Grundy, S. (1987). Curriculum: Product or praxis. New York: The Falmer Press. $32.95, 209 pp. (ISBN 1-85000-205-3)
Phillip L. Cardon
Eastern Michigan University
The 1987 work, Curriculum: Product or Praxis, by S. Grundy was considered to be a major contribution to the discipline of curriculum. The author discussed issues relating to curriculum theory that were transpiring in the field, but were not being directly addressed by educators in curriculum and other disciplines. The role of critical theory in evaluating contradictions between the structure of the curriculum and the foundations of curriculum theory was a major underlying theme of the book. Today, this text continues to be a valued source for curriculum discussion. With coherent theoretical foundations in Habermas' (1972) Knowledge and Human Interests, Grundy's book is a guide for the future, which assists the teacher educator with issues regarding curriculum theory and the use of curriculum objectives, content, implementation, and evaluation strategies. The goal of the author is to assist teachers in developing knowledge and skills for autonomous curriculum development and supervision, through the understanding that curriculum is not a product, but a praxis.
The text is structured to address three fundamental issues in curriculum theory: technical, practical, and emancipatory interests. Grundy addresses these issues in an introductory chapter and then discusses each interest separately in chapters two, four, and six. The discussion of each interest is separated from the next by an explanation of the practical implications for teachers (chapters three, five, and seven). The final three chapters sum up the issues discussed in the book.
In the second chapter, titled "Curriculum as Product," Grundy discussed how technical interests in curriculum development can form a curriculum product, but that the product may not fit the student. In chapter three, the first practical implications chapter, the author discussed how most curricula focus on the development of goals, the implementation of instruction or control, some form of action, and an outcome or product. The author then discussed how the blind use of this model ignores the classroom culture and human potential.
In the fourth chapter, titled "Curriculum as Practice," the author explained how the effective use of process approaches to curriculum development requires contemplation, assessment, and cognition on the part of the teacher. In Chapter five, Grundy explained examples of successful curricula in order to demonstrate how teachers can develop curricula.
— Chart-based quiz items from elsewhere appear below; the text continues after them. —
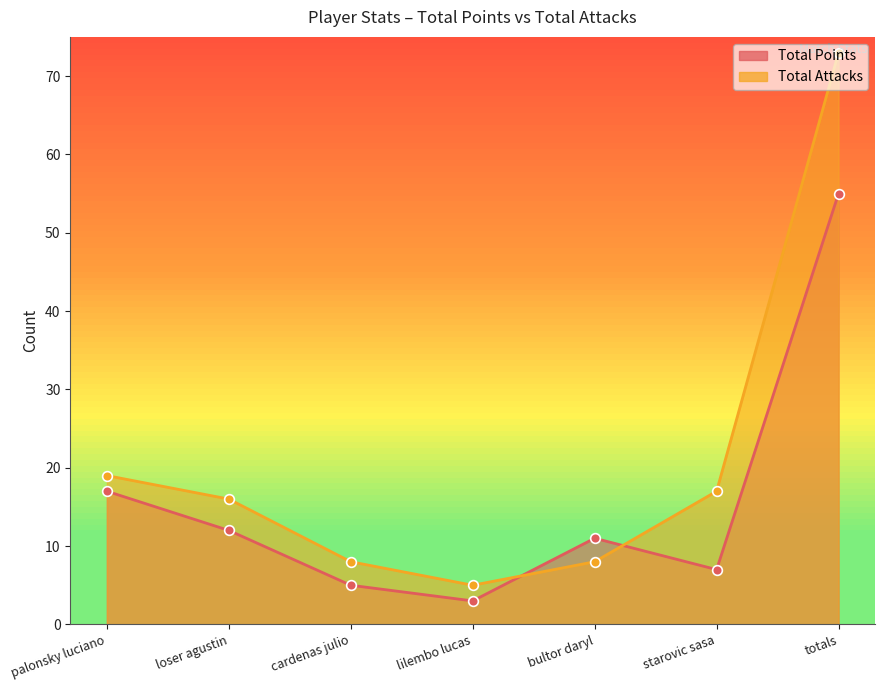

Which has a higher value, loser agustin or palonsky luciano?

palonsky luciano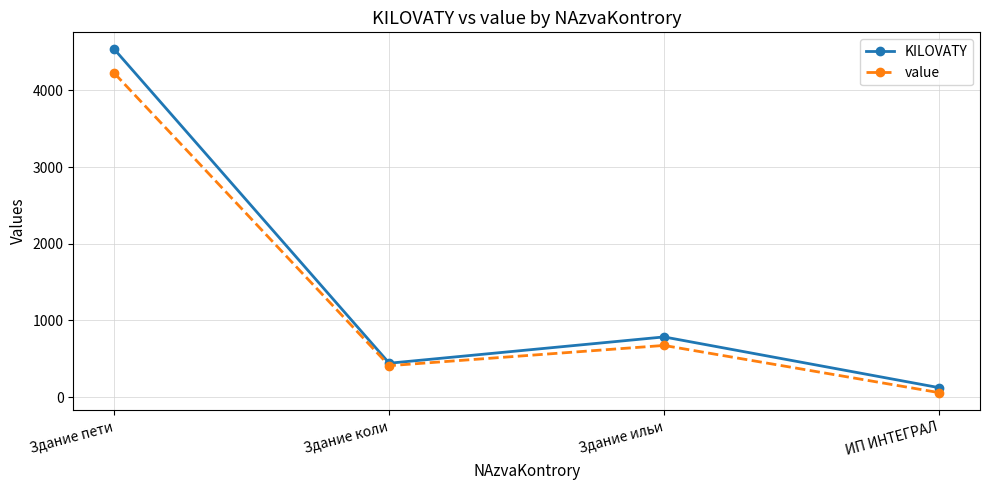

Which series has the largest total across all categories?

KILOVATY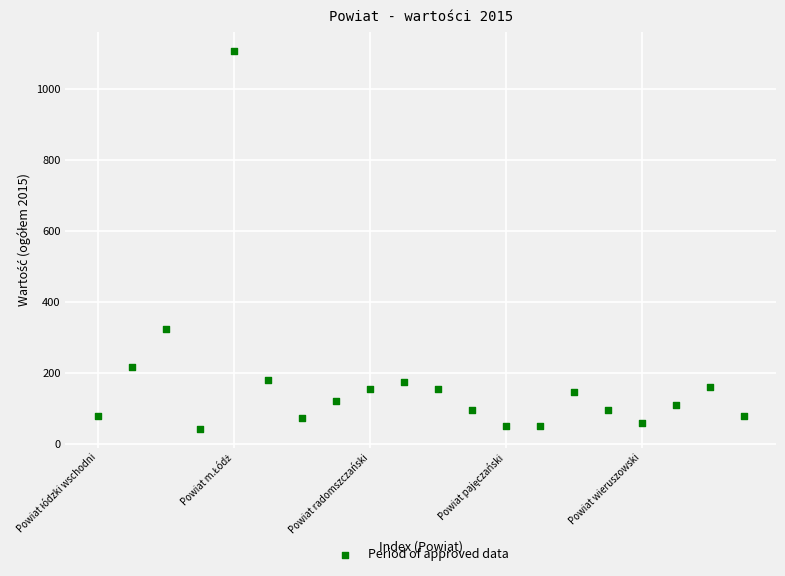

What Y value in the scatter plot is closest to 575?

324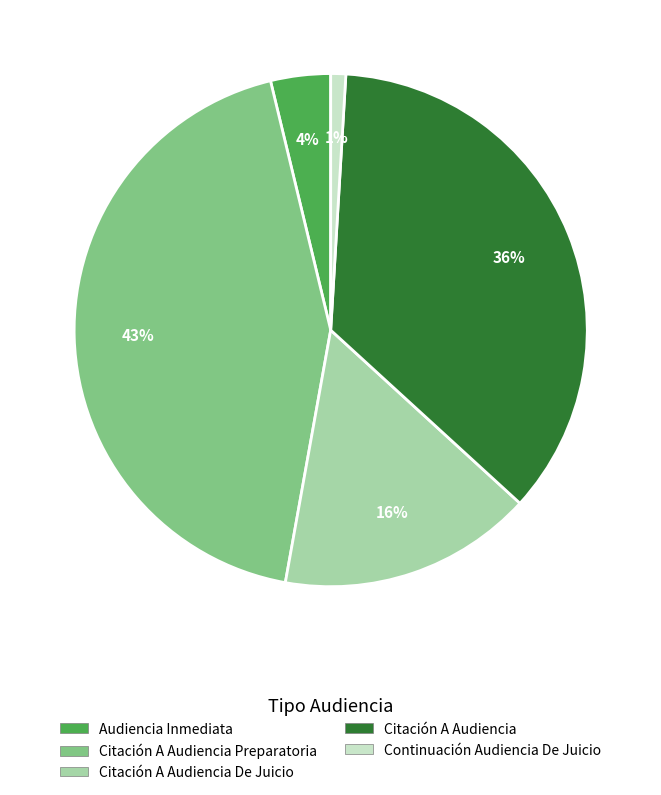

The Citación A Audiencia Preparatoria slice represents 53% of the pie. True or false?

False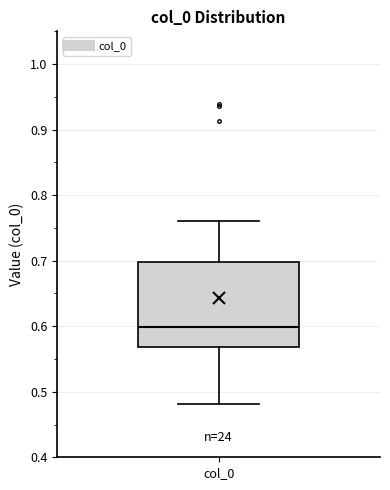

Transcribe this box plot: give where the median line is, the range the box spans, and where the two whiskers end, as read against the y-axis. The values are not printed on the chart, so give them approximately, as read against the axis.

median 0.60, box 0.57 to 0.70, whiskers 0.48 to 0.76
In the sixth chapter, titled "Curriculum as Praxis," Grundy discussed how praxis gives the teacher emancipatory powers over what occurs in the classroom, and referred to Freire's (1972a, 1972b) five principles of praxis. In chapter seven, the author discussed how technical, practice, and praxis issues can be applied to teachers in the classroom. The three summary chapters that follow bring to closure the issues regarding curriculum as praxis, and emphasized the dynamic interaction between curriculum objectives, content, implementation, and evaluation strategies.
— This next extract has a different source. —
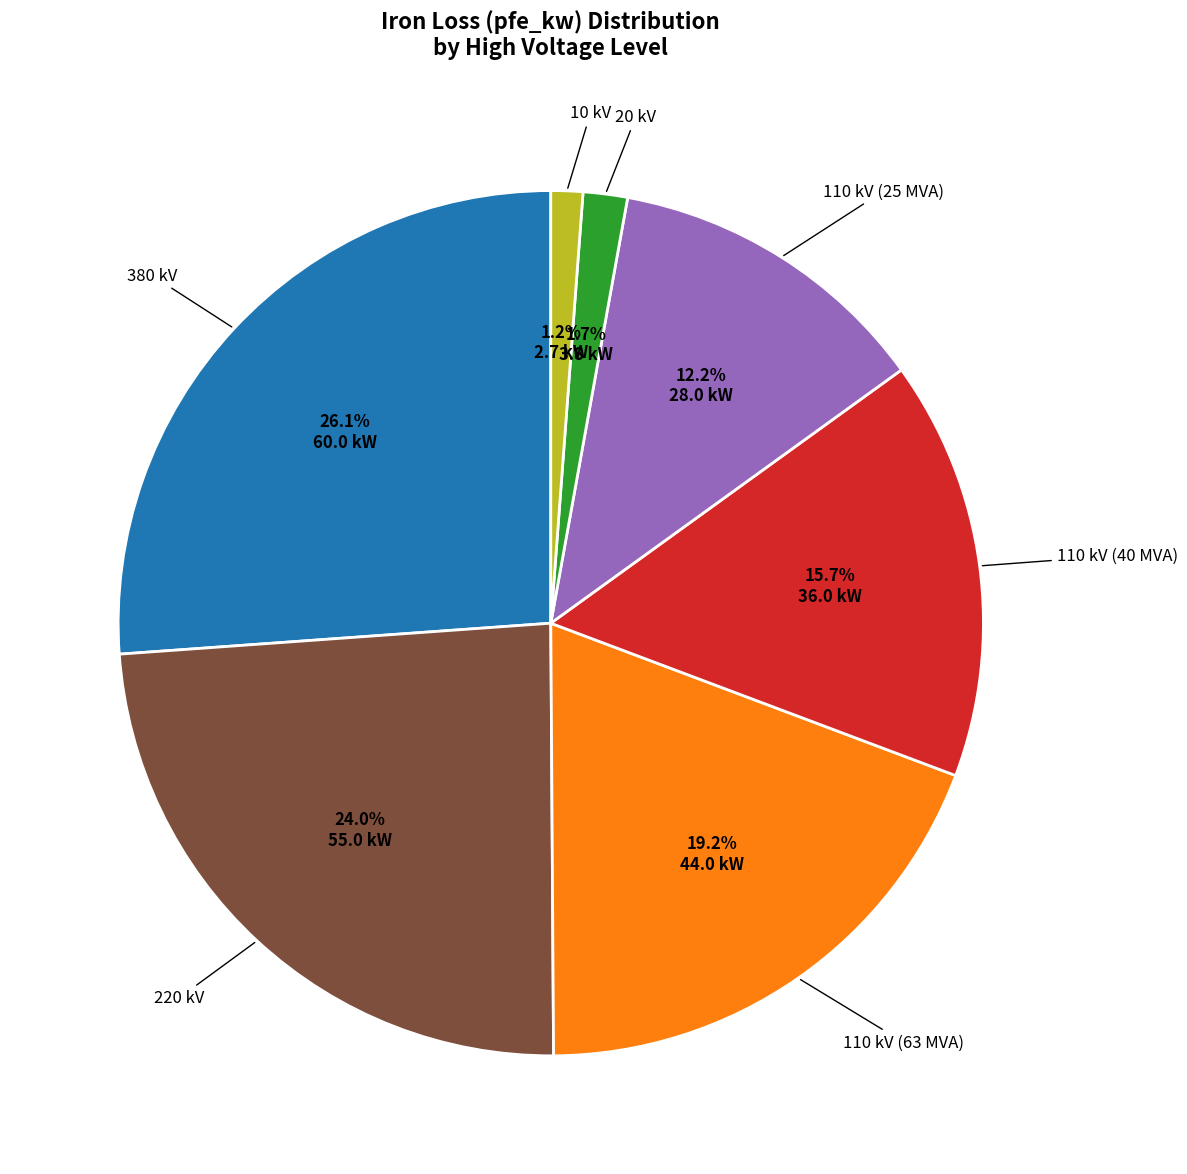

Is 380 kV the majority of the pie?

No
When relating the curriculum issues discussed in Grundy's book to technology education curriculum, several points come to mind. First, curriculum is not a product or the end result of a process. It is a praxis-an interaction of elements and people that assists in the process of learning. In this view of curriculum, the teacher acts as an autonomous director of interaction and intelligence to guide student instruction.
Second, curriculum should not be dictated to teachers by external sources (Petrina, 1993). Teachers should be given the autonomy and emancipatory power to control and shape the curriculum to fit students' needs.
Finally, curriculum is not a magic box that, once formed, will suit all students and all situations. This understanding precludes stagnation and educational suicide. Each class and each student is unique, and should be given the respect and attention they deserve. In summary, curriculum leaders, supervisors, and teachers in the technology education field should seriously consider the concepts and issues in this book as they relate to curriculum practice - or "praxis" - in the field.
Cardon is an Assistant Professor in the Department of Business and Technology Education at Eastern Michigan University, Ypsilanti.
Freire, P. (1972a). Cultural action for freedom. Cambridge, MA: Harvard University Harvard Educational Press.
Freire, P. (1972b). Pedagogy of the oppressed. Harmondsworth, UK: Penguin.
Habermas, J. (1972). Knowledge and human interests (2nd Ed.). London: Heinemann.